If you try it, let us know how you get on!

@Dan_Mckean switched production traffic today morning, fingers crossed :smiley:
we have around 250-300 rps, and around 50GB of data at the moment
I set 3 spot instances c2-standard-4 (4vCPU, 16GB RAM) for the cluster

Nice!! Good luck, let us know how it goes and we can mention that it works (:crossed_fingers:) and give you an honourable mention for being the first to try it! :grin:

So for last 2 weeks only one node had been restarted, this wasn’t a primary, so there was no effect on system. I also tried to restart primary manually, it didn’t cause any downtime, and in fact even the avg. response time, error rate and other vital metrics were not affected. We are able to serve more traffic faster and this positively affected our revenue.
So I believe this setup could work. Let’s give it another couple of weeks.

1 Like

Great news! Thanks for the update - I’ll keep my fingers cross that the experience remains positive!

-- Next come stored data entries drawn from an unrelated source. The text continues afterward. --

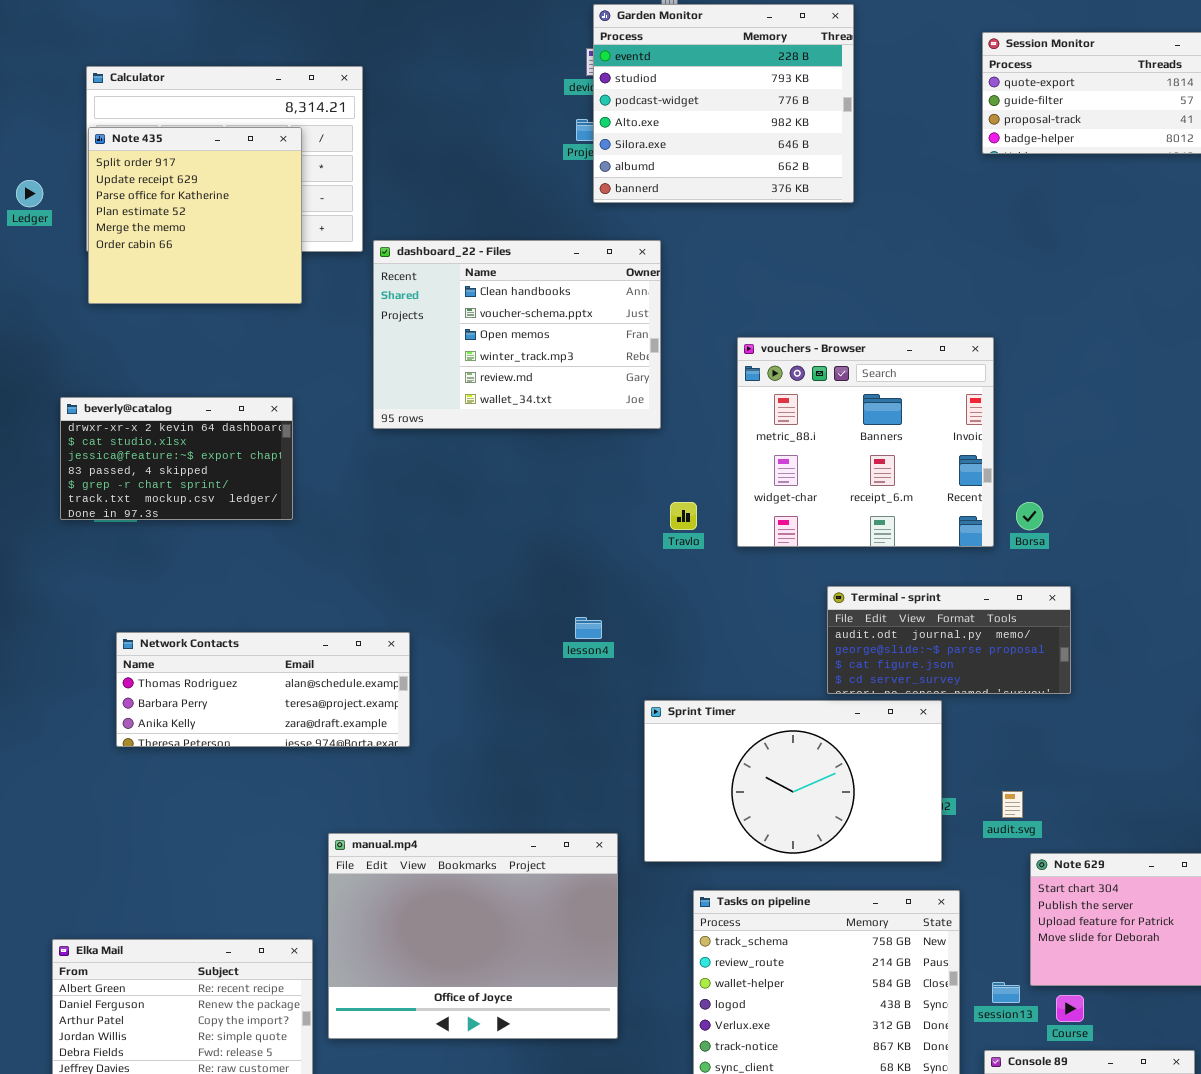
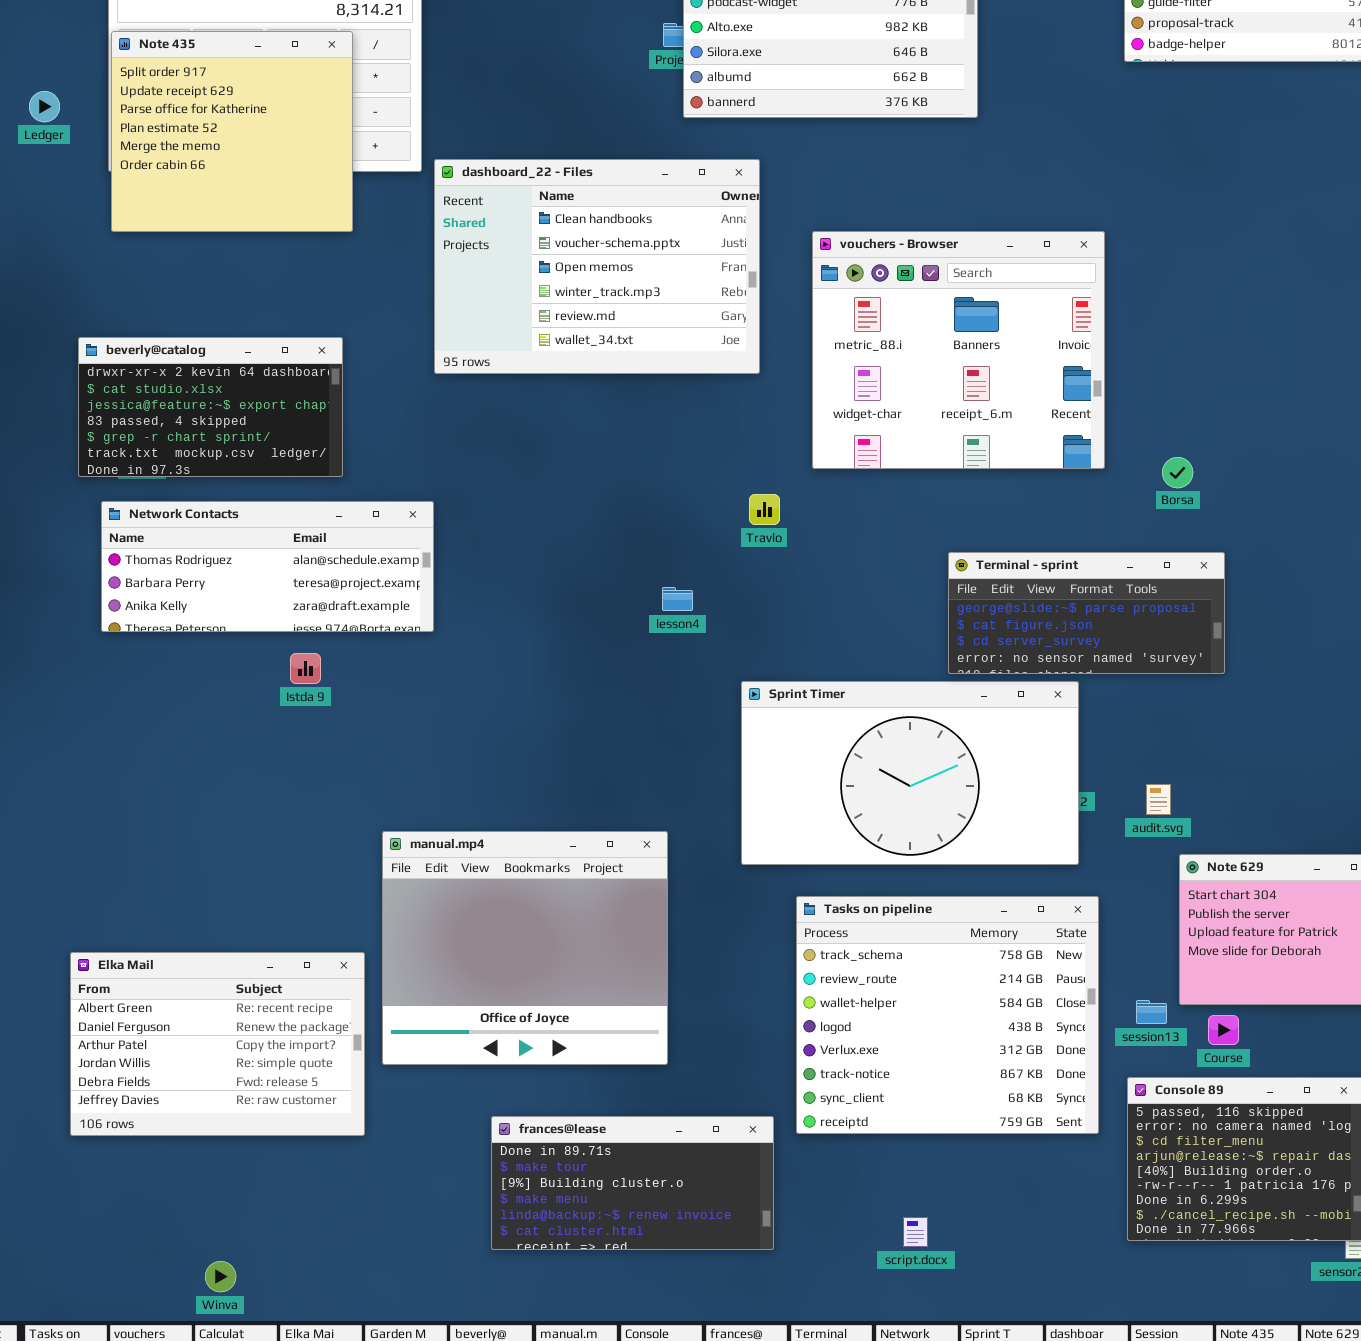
vouchers - Browser: [737,337,994,547] -> [812,231,1105,469], moved
Travlo: [670,502,697,530] -> [749,494,780,525], moved
Terminal - sprint: [827,586,1071,694] -> [948,552,1225,674], scrolled down 1 row
Network Contacts: [116,632,410,747] -> [101,501,434,632], moved
manual.mp4: [328,833,618,1039] -> [382,831,668,1065], resized

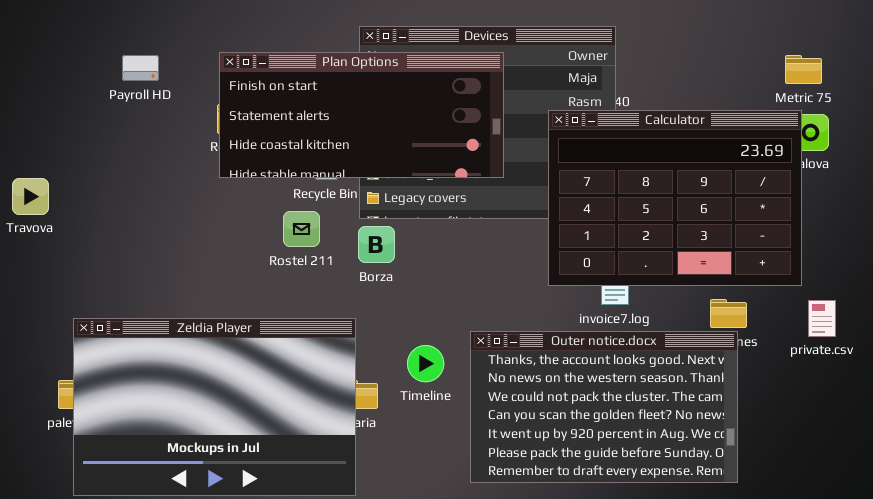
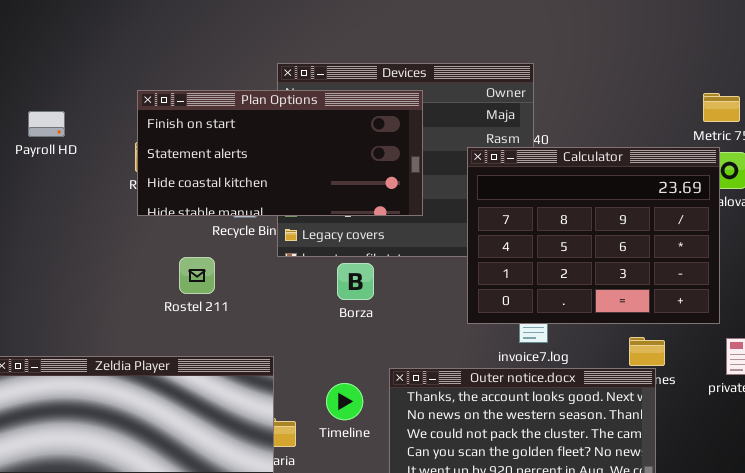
Payroll HD: [122,55,159,81] -> [28,111,65,137], moved
Rostel 211: [283,211,320,247] -> [179,257,215,294], moved
Borza: [358,226,395,263] -> [337,263,374,300], moved

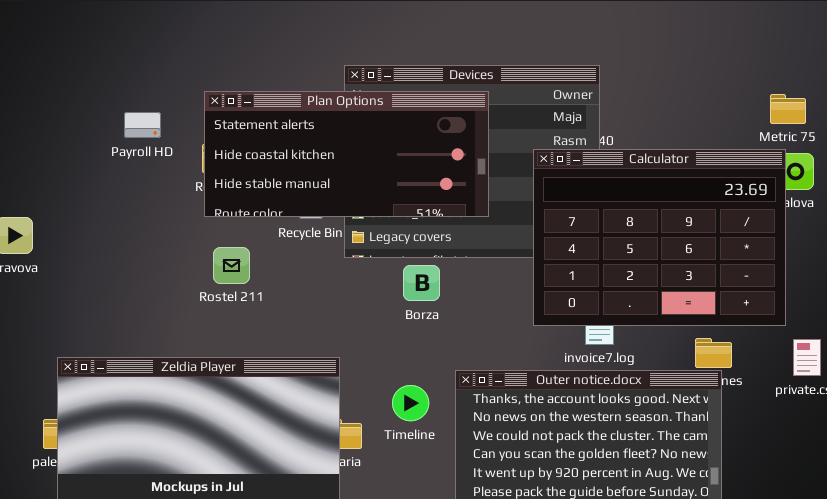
Plan Options: [137,90,423,216] -> [204,91,489,217], scrolled down 1 row
Payroll HD: [28,111,65,137] -> [124,112,161,138], moved
Rostel 211: [179,257,215,294] -> [213,247,250,284], moved

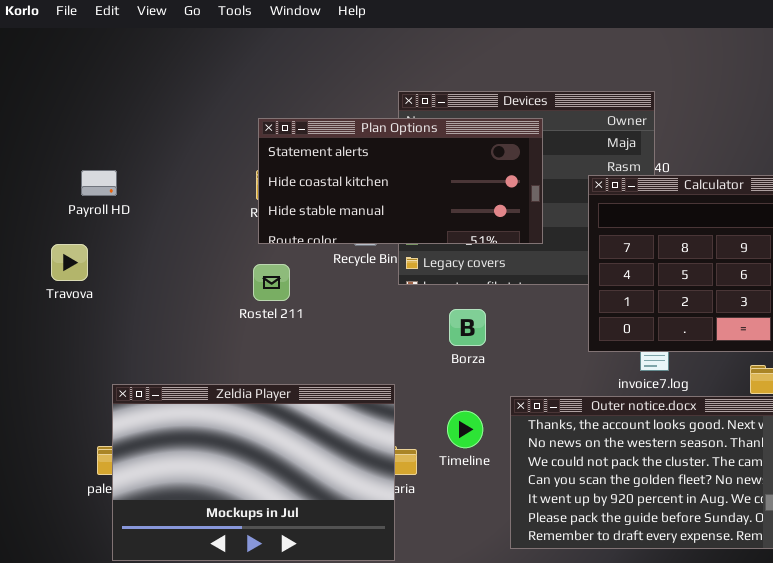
Payroll HD: [124,112,161,138] -> [81,170,117,196], moved
Rostel 211: [213,247,250,284] -> [253,264,290,301], moved
Borza: [403,265,440,301] -> [449,309,486,346], moved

Hi Dan! Only positive results so far. After half a year! Just yesterday I increased oplog size on my mongodb and restarted database in the midst of peak traffic, no downtime, no problems. It’s so awesome to have mongodb up and running, and spot instances fit just fine:
Driver, mongos and mongodb - together they make it unnoticeable any server termination as another node quickly becomes primary and the system is available for writes in no time.
Here my short LinkedIn post: Sergey Zelenov on LinkedIn: #mongodb #googlecloud #kubernetes #costefficiency

Would you mind to add a reaction, I’d love to share our experience with other mongodb users :slight_smile:

1 Like

Thanks for replying here! We had actually spotted your linked in post already, but I’d not gotten to replying!

So awesome to hear it’s been so successful for you!